La raccolta dei dati inizierà un’ora prima al raggiungimento del punto più vicino, quando il veicolo spaziale sarà (83.397 chilometri) da Europa. La velocità relativa tra la sonda spaziale e la luna sarà di 23,6 chilometri al secondo. Subito dopo il completamento del sorvolo, il veicolo spaziale sarà ri-orientato per il prossimo avvicinamento a Giove, che avverrà solo 7 ore e mezza dopo.

La suite completa di strumenti e sensori della navicella sarà attivata per l’incontro con Europa. Lo strumento Jupiter Energetic-Particle Detector (JEDI) di Juno e la sua antenna radio a guadagno medio (banda X) raccoglieranno dati sulla ionosfera di Europa. I suoi esperimenti Waves, Jovian Auroral Distributions Experiment (JADE) e Magnetometer (MAG) misureranno il plasma sulla scia della luna mentre Juno esplorerà l’interazione di Europa con la magnetosfera di Giove.

MAG e Waves cercheranno anche possibili pennacchi d’acqua sopra la superficie di Europa.

Rappresentazione artistica della sonda Juno nei pressi di Giove. Credits: NASA\JPL

Uno sguardo all’interno

Il radiometro a microonde (MWR) di Juno scruterà la crosta di Europa ottenendo dati sulla sua composizione e temperatura. Questa è la prima volta che tali dati saranno raccolti per studiare il guscio ghiacciato della luna.

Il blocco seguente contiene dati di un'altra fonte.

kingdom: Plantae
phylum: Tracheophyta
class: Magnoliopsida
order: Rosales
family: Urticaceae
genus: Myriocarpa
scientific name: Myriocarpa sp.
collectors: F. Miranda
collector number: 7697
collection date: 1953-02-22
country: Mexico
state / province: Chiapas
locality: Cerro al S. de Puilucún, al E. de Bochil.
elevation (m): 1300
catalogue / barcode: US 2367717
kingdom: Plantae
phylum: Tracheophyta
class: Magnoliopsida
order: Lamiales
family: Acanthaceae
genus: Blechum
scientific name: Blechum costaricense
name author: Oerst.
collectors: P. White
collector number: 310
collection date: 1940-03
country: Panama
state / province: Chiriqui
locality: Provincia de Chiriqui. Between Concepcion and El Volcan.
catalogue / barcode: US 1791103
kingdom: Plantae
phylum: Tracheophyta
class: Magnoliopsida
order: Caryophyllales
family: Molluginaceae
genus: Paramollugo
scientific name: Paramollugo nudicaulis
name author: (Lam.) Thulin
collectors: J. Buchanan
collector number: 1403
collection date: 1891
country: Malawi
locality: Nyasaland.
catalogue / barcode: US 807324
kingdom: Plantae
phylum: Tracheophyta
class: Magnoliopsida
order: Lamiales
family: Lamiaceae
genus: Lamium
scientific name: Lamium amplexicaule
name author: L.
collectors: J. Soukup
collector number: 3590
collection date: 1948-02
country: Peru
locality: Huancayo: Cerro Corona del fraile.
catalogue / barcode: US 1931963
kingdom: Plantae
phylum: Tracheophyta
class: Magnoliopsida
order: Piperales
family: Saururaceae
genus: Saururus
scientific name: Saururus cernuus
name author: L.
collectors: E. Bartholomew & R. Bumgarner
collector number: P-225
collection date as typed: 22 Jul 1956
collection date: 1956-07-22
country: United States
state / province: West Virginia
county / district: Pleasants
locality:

Inoltre, la missione prevede di acquisire quattro immagini in luce visibile della luna attraverso la JunoCam durante il sorvolo. Il team scientifico di Juno li confronterà con le immagini di missioni precedenti, alla ricerca di cambiamenti nelle caratteristiche della superficie di Europa che potrebbero essersi verificati negli ultimi due decenni. Queste immagini in luce visibile avranno una migliore risoluzione prevista in 1 km per pixel.

Sebbene Juno si troverà all’ombra di Europa durante il sorvolo, l’atmosfera di Giove rifletterà abbastanza luce solare per consentire alle fotocamere di raccogliere dati. La fotocamera progettata per acquisire immagini di campi stellari e cercare stelle luminose con posizioni note per aiutare Juno a orientarsi scatterà un’immagine in bianco e nero ad alta risoluzione della superficie di Europa. Nel frattempo, il Jovian Infrared Auroral Mapper (JIRAM) tenterà di raccogliere immagini a infrarossi della sua superficie.

Le immagini in primo piano di Juno e i dati del suo strumento MWR saranno utilizzati per la missione Europa Clipper, che eseguirà quasi 50 sorvoli dopo il suo arrivo su Europa nel 2030. Europa Clipper raccoglierà dati sull’atmosfera, la superficie e l’interno della luna, informazioni che gli scienziati utilizzeranno per comprendere meglio l’oceano sotterraneo globale di Europa, lo spessore della sua crosta di ghiaccio e i possibili pennacchi che potrebbero sfiatare l’acqua del sottosuolo nello spazio.